> [WORK REQUIRED] Line by line, print the records exactly as they are, dropping the pictures.

> [TASK INPUTS]
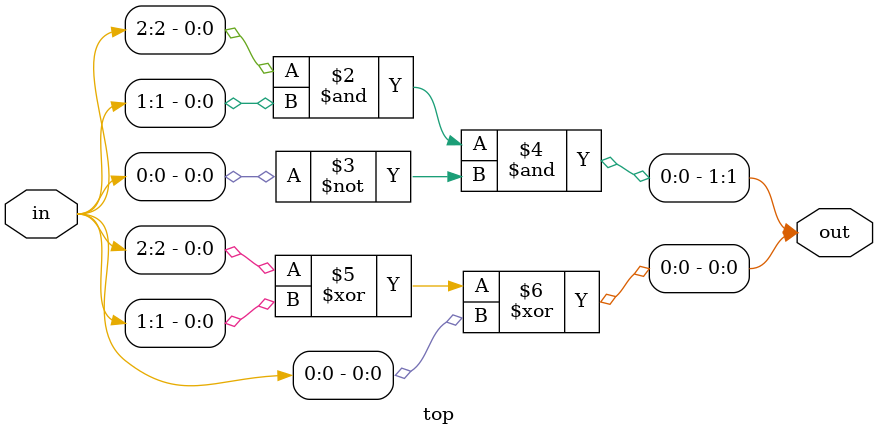
<source format=sv>
module top (
  input [2:0] in,
  output reg [1:0] out
);

always @(*) begin
  out[1] = in[2] & in[1] & ~in[0];
  out[0] = in[2] ^ in[1] ^ in[0];
end

endmodule

</source>
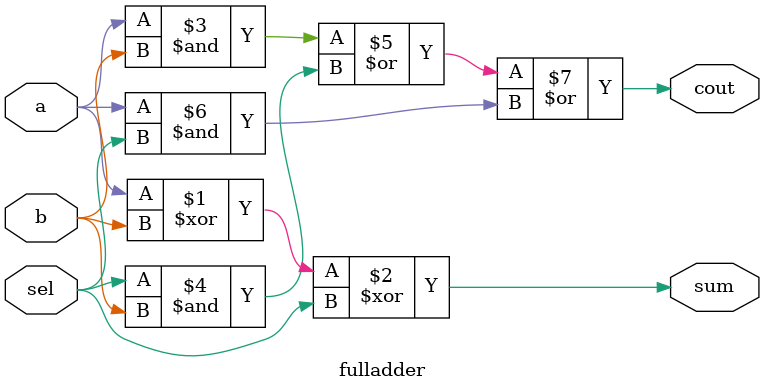
<source format=v>
`timescale 1ns / 1ps


module fulladder(
    input sel,
    input a,
    input b,
    output sum,
    output cout
    );
     assign sum = a ^b^sel;
    assign cout= (a&b)|(sel&b)|(a&sel);
endmodule

</source>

> [ANSWER TO THE PROBLEM]
<source format=sv>
module top (
  input [2:0] in,
  output reg [1:0] out
);

always @(*) begin
  out[1] = in[2] & in[1] & ~in[0];
  out[0] = in[2] ^ in[1] ^ in[0];
end

endmodule

</source>
<source format=v>
`timescale 1ns / 1ps


module fulladder(
    input sel,
    input a,
    input b,
    output sum,
    output cout
    );
     assign sum = a ^b^sel;
    assign cout= (a&b)|(sel&b)|(a&sel);
endmodule

</source>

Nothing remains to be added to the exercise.